- [SOURCE DOCUMENT]
Scientists have identified two non-retinoid compounds that may be able to treat retinitis pigmentosa (RP), a group of inherited eye diseases that cause blindness. The compounds were discovered by Beata Jastrzebska, PhD, at Case Western Reserve University, and colleagues, using a virtual screening approach to look for molecules that bind to and stabilize the structure of rhodopsin, to improve its folding and movement through the cell. Tests showed that the identified compounds prolonged the survival of photoreceptors in a retinitis pigmentosa mouse model for rod opsin misfolding, and protected retinas against light-induced degeneration in animals vulnerable to bright light injury.
Jastrzebska and colleagues reported on their discovery in PLOS Biology. In their paper, titled “Discovery of non-retinoid compounds that suppress the pathogenic effects of misfolded rhodopsin in a mouse model of retinitis pigmentosa,” the team concluded “Together, our findings suggest that the molecules identified in this study represent promising lead compounds for the development of precision therapeutics for RP and other visual retinopathies.”

- [EXERCISE DATA]
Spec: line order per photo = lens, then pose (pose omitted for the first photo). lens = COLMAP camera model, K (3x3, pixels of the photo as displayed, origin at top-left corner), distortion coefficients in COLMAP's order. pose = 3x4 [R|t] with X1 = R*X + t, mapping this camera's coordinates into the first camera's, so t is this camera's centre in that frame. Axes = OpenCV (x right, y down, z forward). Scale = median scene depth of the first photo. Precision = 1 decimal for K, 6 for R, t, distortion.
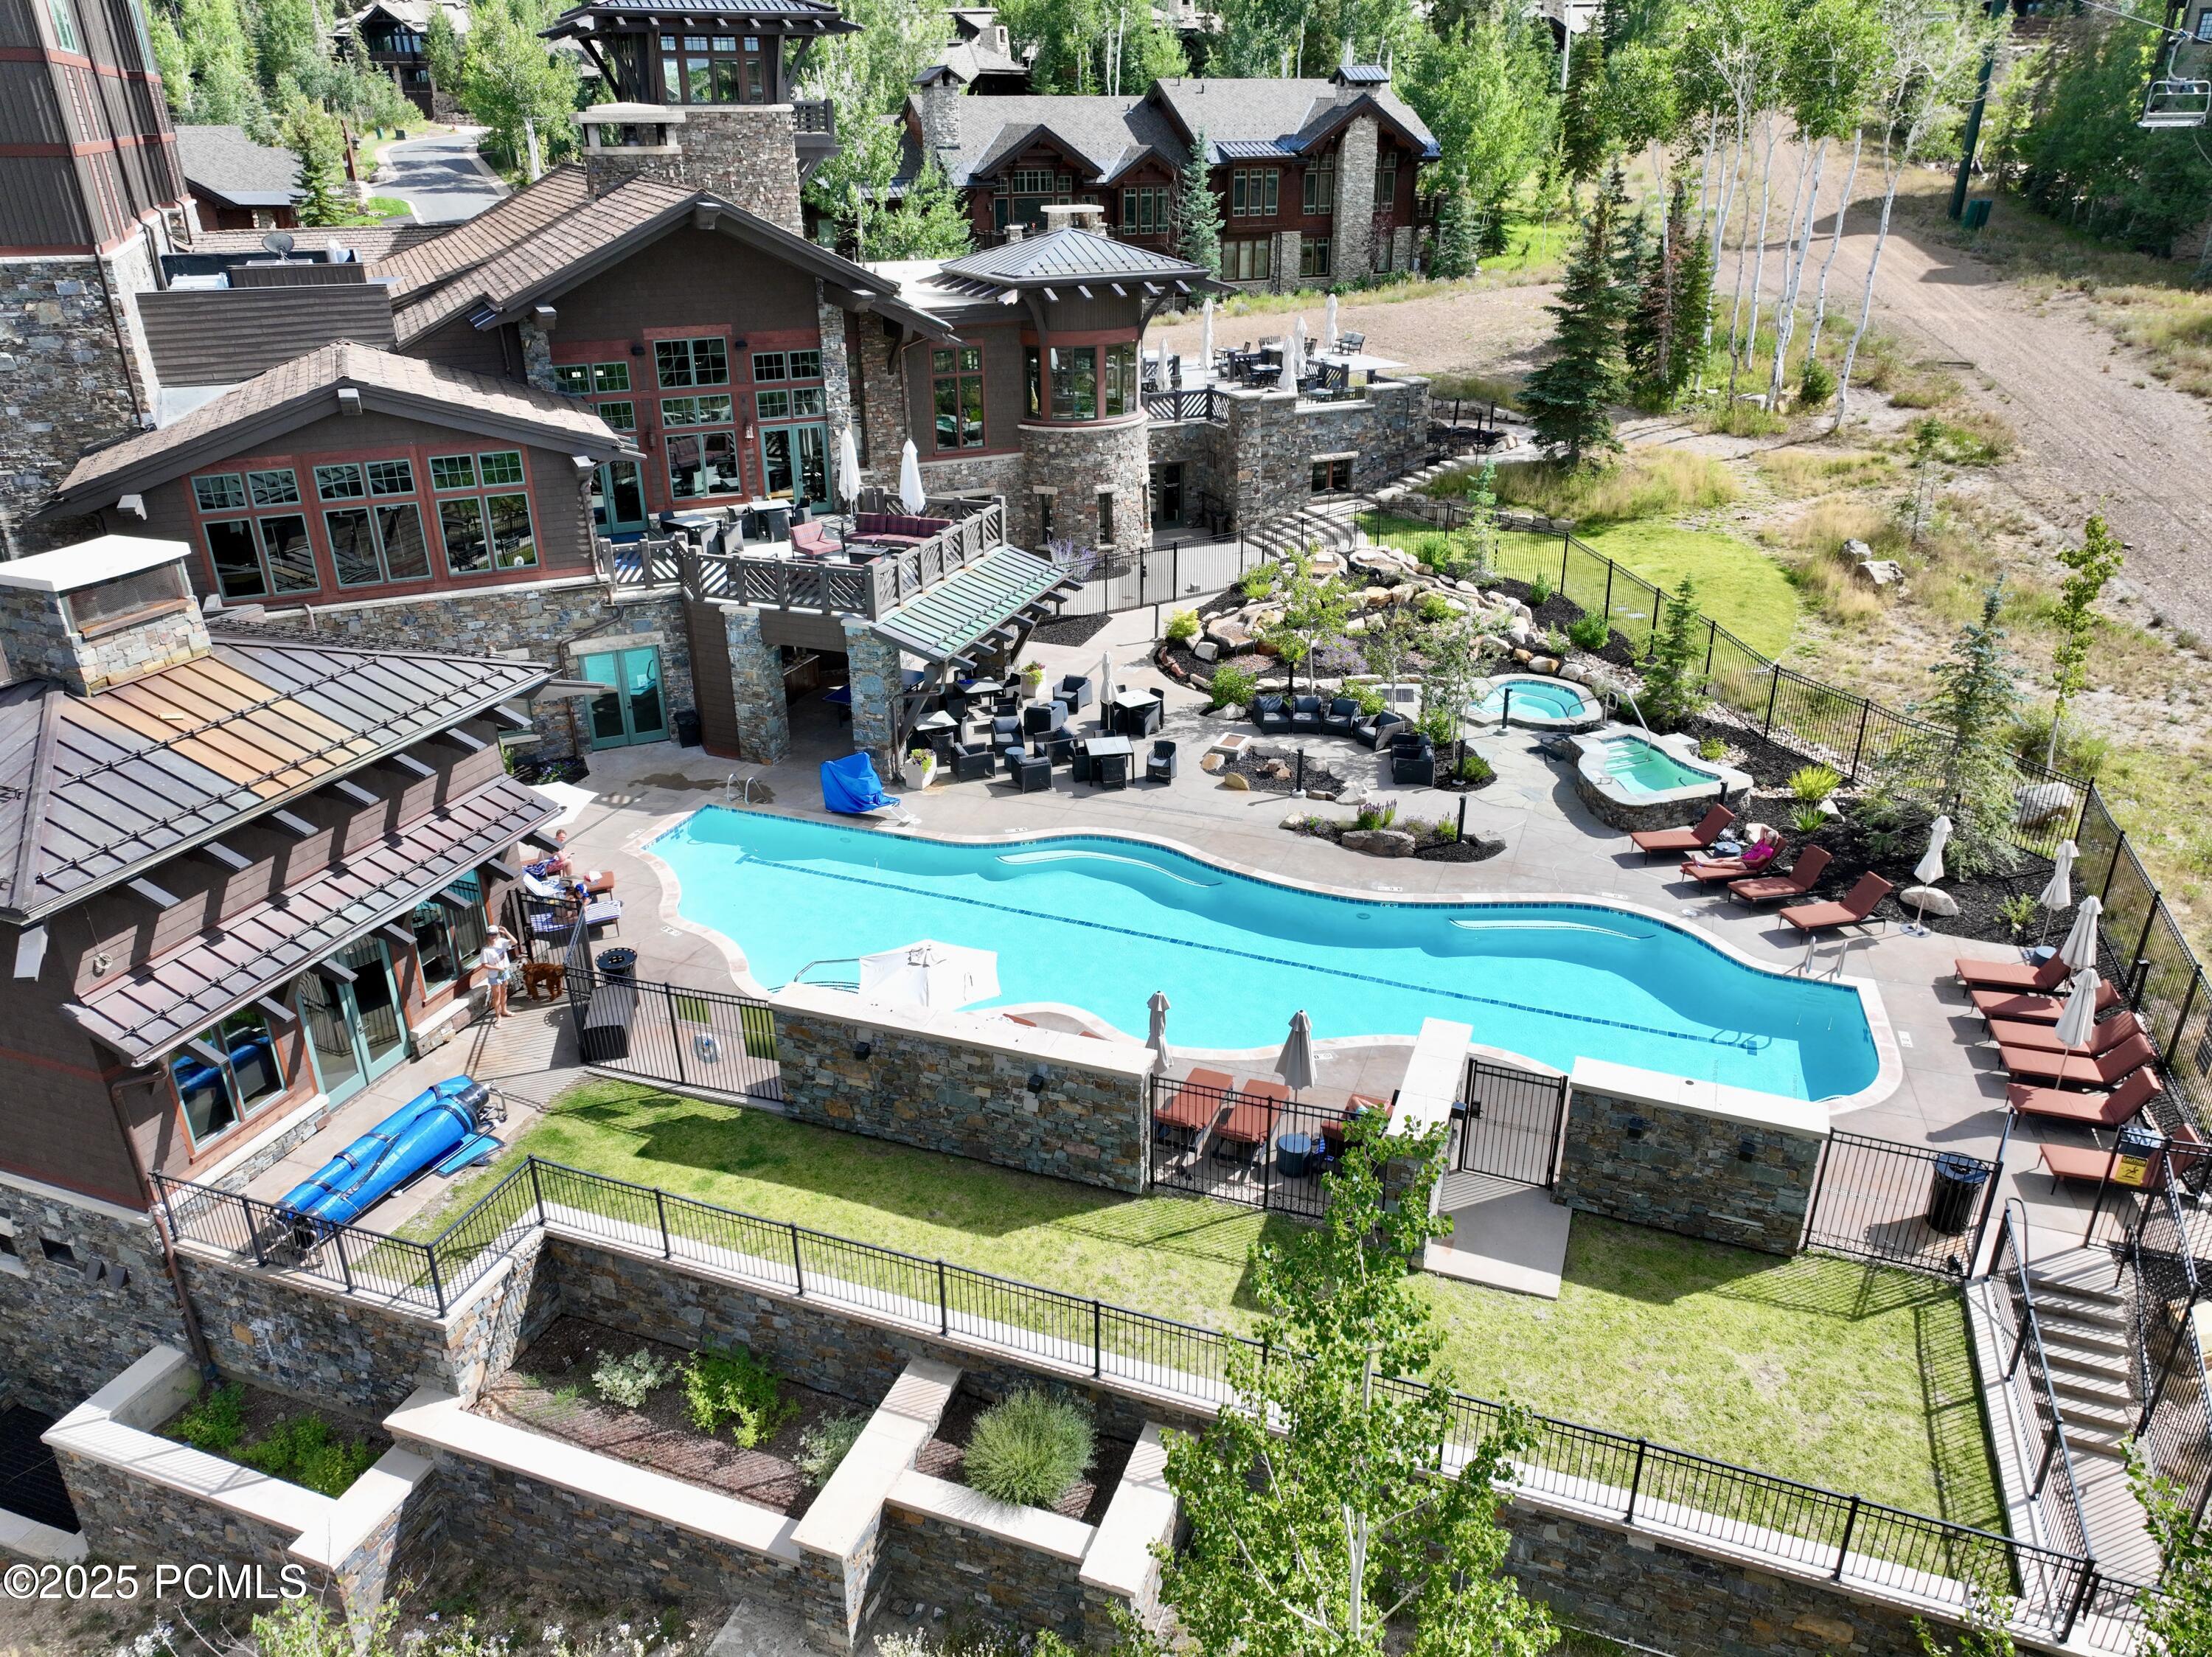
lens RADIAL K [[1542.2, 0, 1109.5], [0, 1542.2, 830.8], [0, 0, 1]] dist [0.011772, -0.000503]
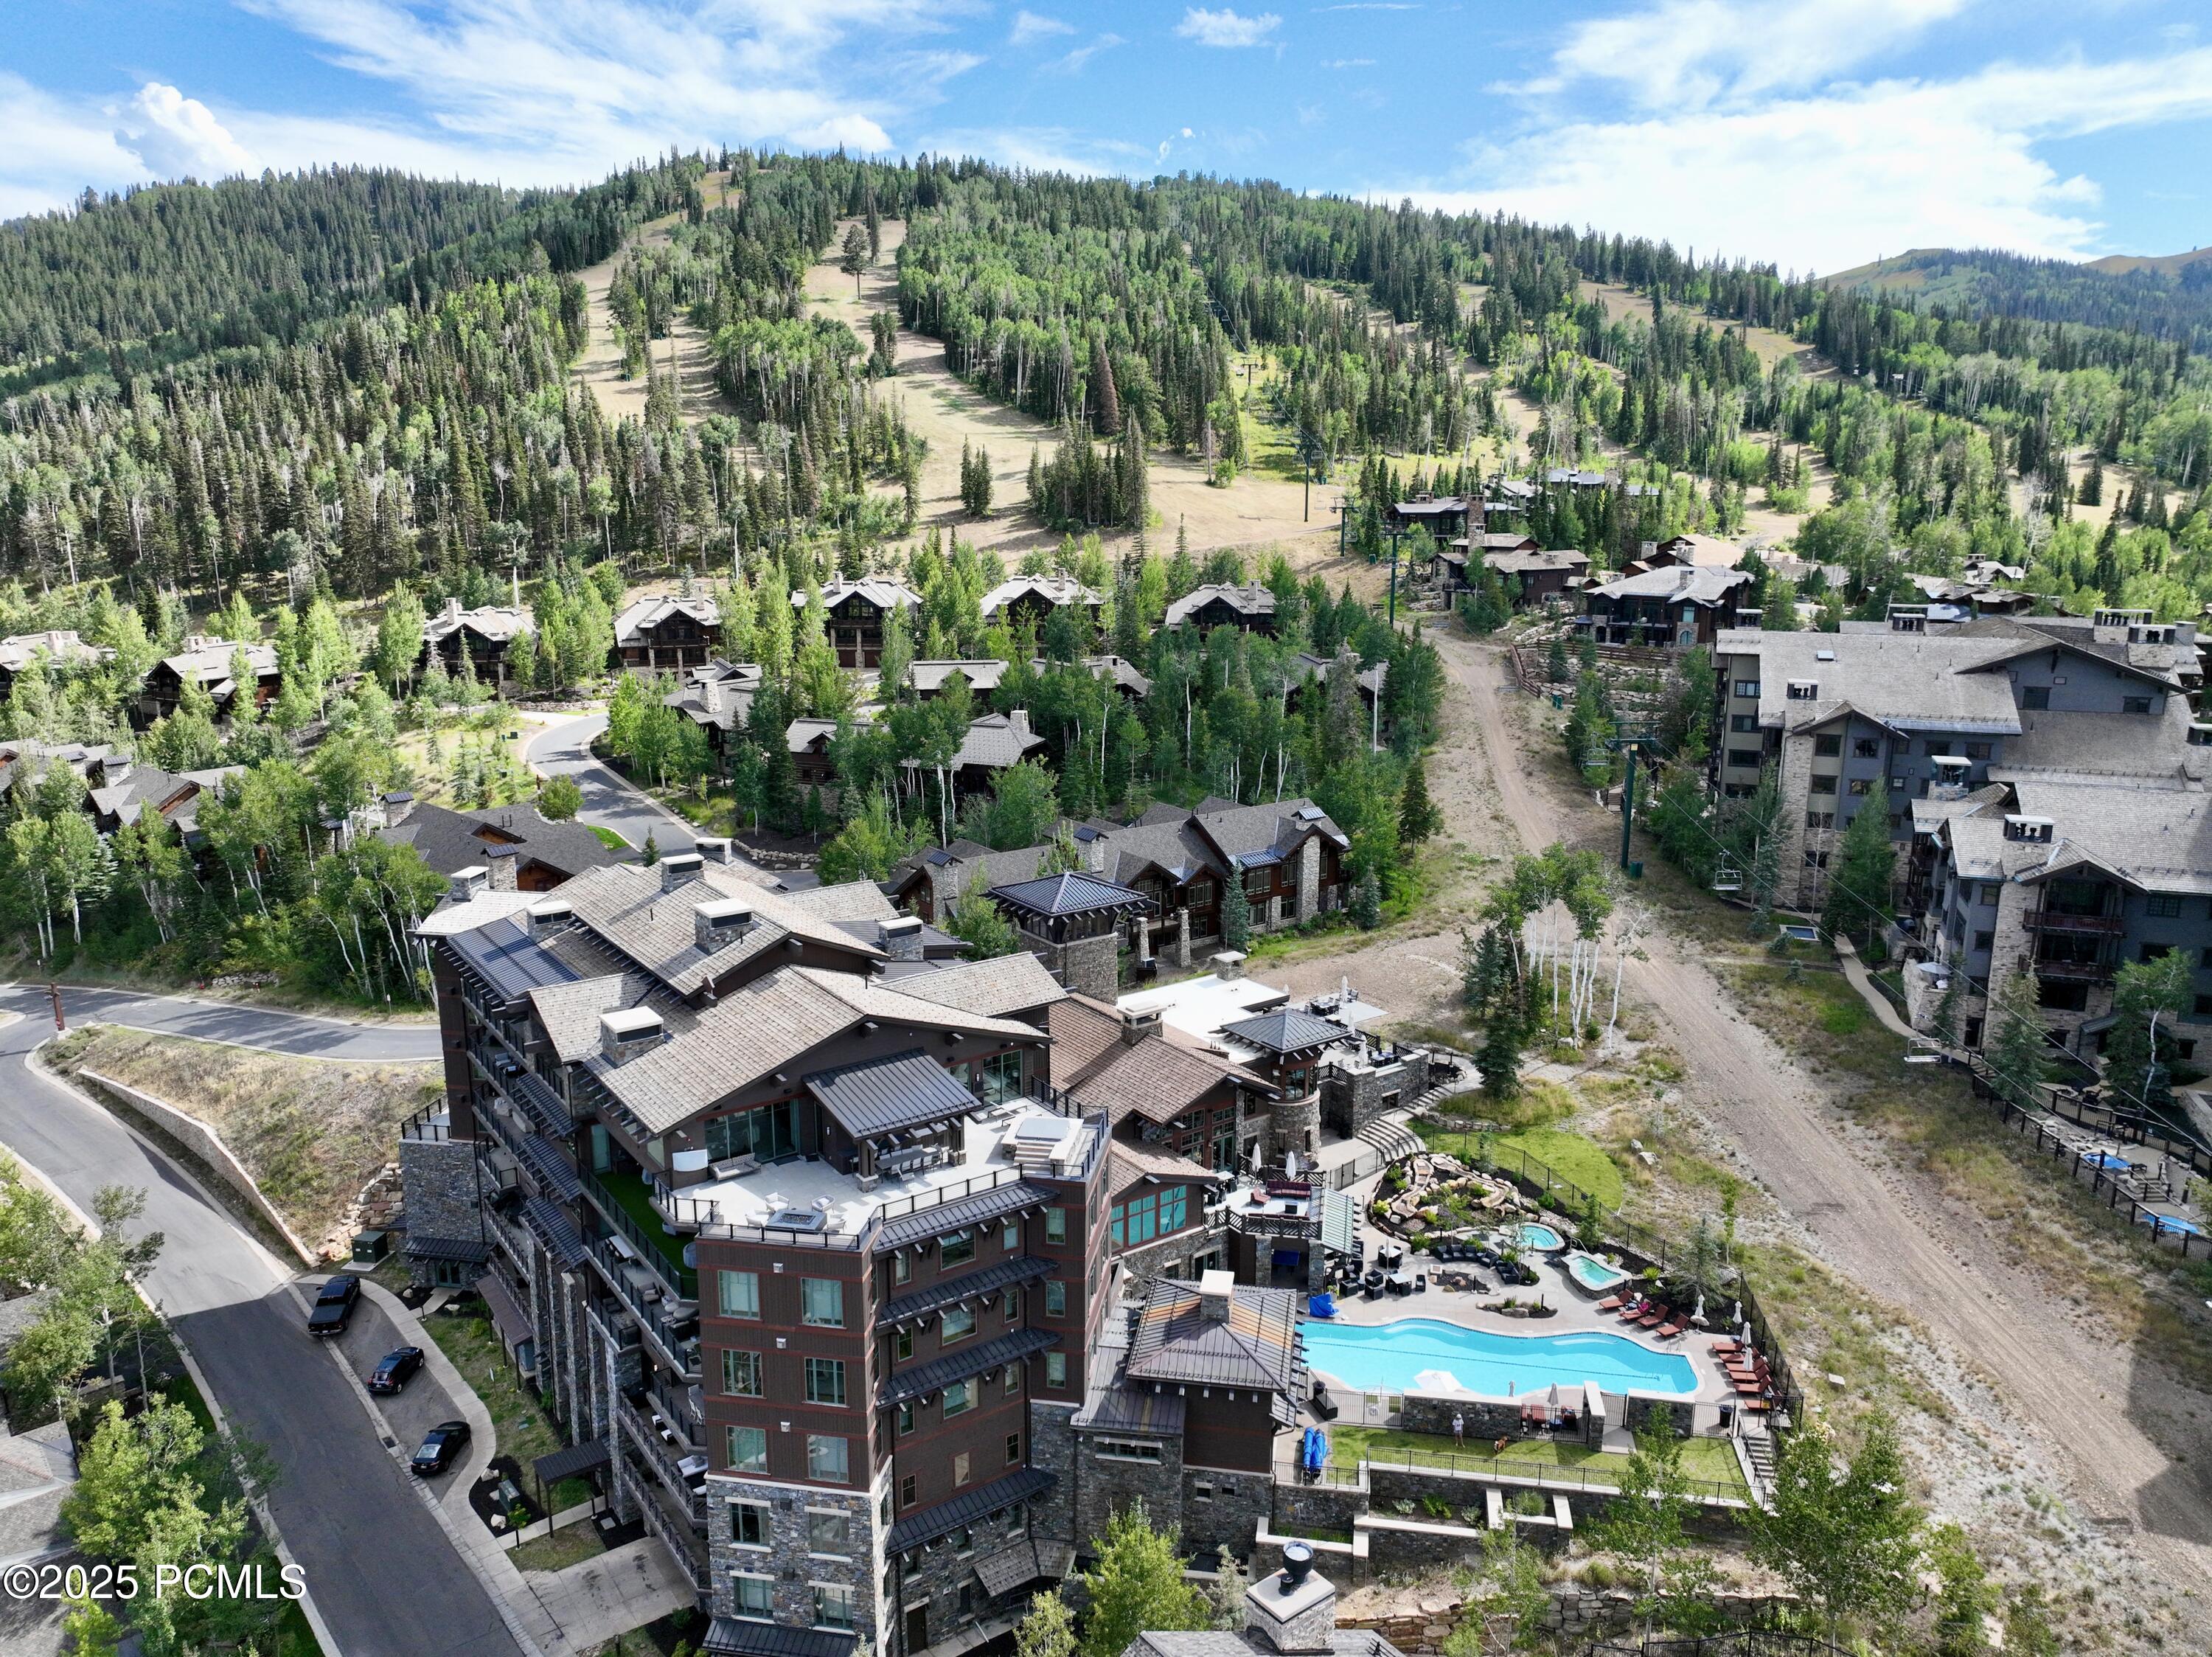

- [QUESTIONS]
1 - In the retinitis pigmentosa article, swap "compounds" for "molecules" in the part starting at "Scientists have identified" and ending at "bright light injury.", then write that part out.
2 - Summarize the retinitis pigmentosa article in two sentences.
The data has no connection to the retinitis pigmentosa article.

- [ANSWERS FOR EACH ITEM]
1 -
Scientists have identified two non-retinoid molecules that may be able to treat retinitis pigmentosa (RP), a group of inherited eye diseases that cause blindness. The molecules were discovered by Beata Jastrzebska, PhD, at Case Western Reserve University, and colleagues, using a virtual screening approach to look for molecules that bind to and stabilize the structure of rhodopsin, to improve its folding and movement through the cell. Tests showed that the identified molecules prolonged the survival of photoreceptors in a retinitis pigmentosa mouse model for rod opsin misfolding, and protected retinas against light-induced degeneration in animals vulnerable to bright light injury.

2 - Beata Jastrzebska of Case Western Reserve University and colleagues used virtual screening to identify two non-retinoid compounds that bind to and stabilize rhodopsin. In tests, the compounds prolonged photoreceptor survival in a retinitis pigmentosa mouse model and protected retinas against light-induced degeneration, and the team concluded in PLOS Biology that the molecules are promising lead compounds for precision therapeutics for RP and other visual retinopathies.